In the fall of 2000, John Oates, a primatologist at Hunter College
of the City University of New York, reported that Miss Waldron's
red colobus (Procolobus badius waldroni), a monkey that
had survived only in isolated chunks of forest in Ghana and the
Ivory Coast, had gone the way of the quagga (Equus quagga)
and the blue buck antelopoe (Hippotragus leucophaeus),
all now extinct. Miss Waldron's is the first primate known to
have become extinct since the 1700s. But the killing of primates
is escalating so quickly, warns primate biologist Jane Goodall,
that Africa could loose all of its apes and many of its monkeys
within a decade and a half. The Maryland-based Bushmeat Crisis
Task Force predicts it could be even sooner.
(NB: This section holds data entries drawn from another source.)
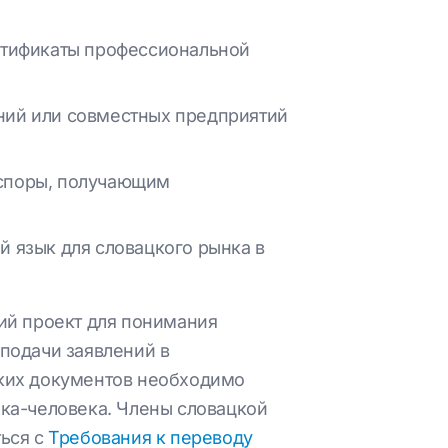
ртификаты профессиональной
ний или совместных предприятий
аспоры, получающим
 язык для словацкого рынка в
ий проект для понимания
подачи заявлений в
ких документов необходимо
ка-человека. Члены словацкой
ься с
Требования к переводу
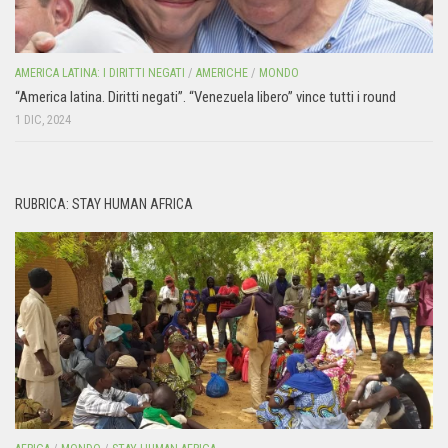
AMERICA LATINA: I DIRITTI NEGATI
/
AMERICHE
/
MONDO
“America latina. Diritti negati”. “Venezuela libero” vince tutti i round
1 DIC, 2024
RUBRICA: STAY HUMAN AFRICA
In addition to Africa's primates, elephants, and other charismatic
megafauna, many other less-famous species are in dire jeopardy
as well. For example, the Ethiopian wolf (Canis simensis),
once common, now numbers only 500 individuals. The northern white
rhinoceros (Ceratotherium simum cottoni) has become one
of the rarest mammal species on Earth; only about 30 remain in
the wild.
There were 100 million people in Africa in 1900, today the number
exceeds 800 million, and it may hit 1.6 billion in 25 years. The
continent has the fastest mean annual population growth rate on
Earth: 2.9 percent. Such quick growth amplifies all other environmental
problems. Unless it slows, scientists hold little hope for Africa's
ecosystems. Natural resources there simply cannot bear the burden.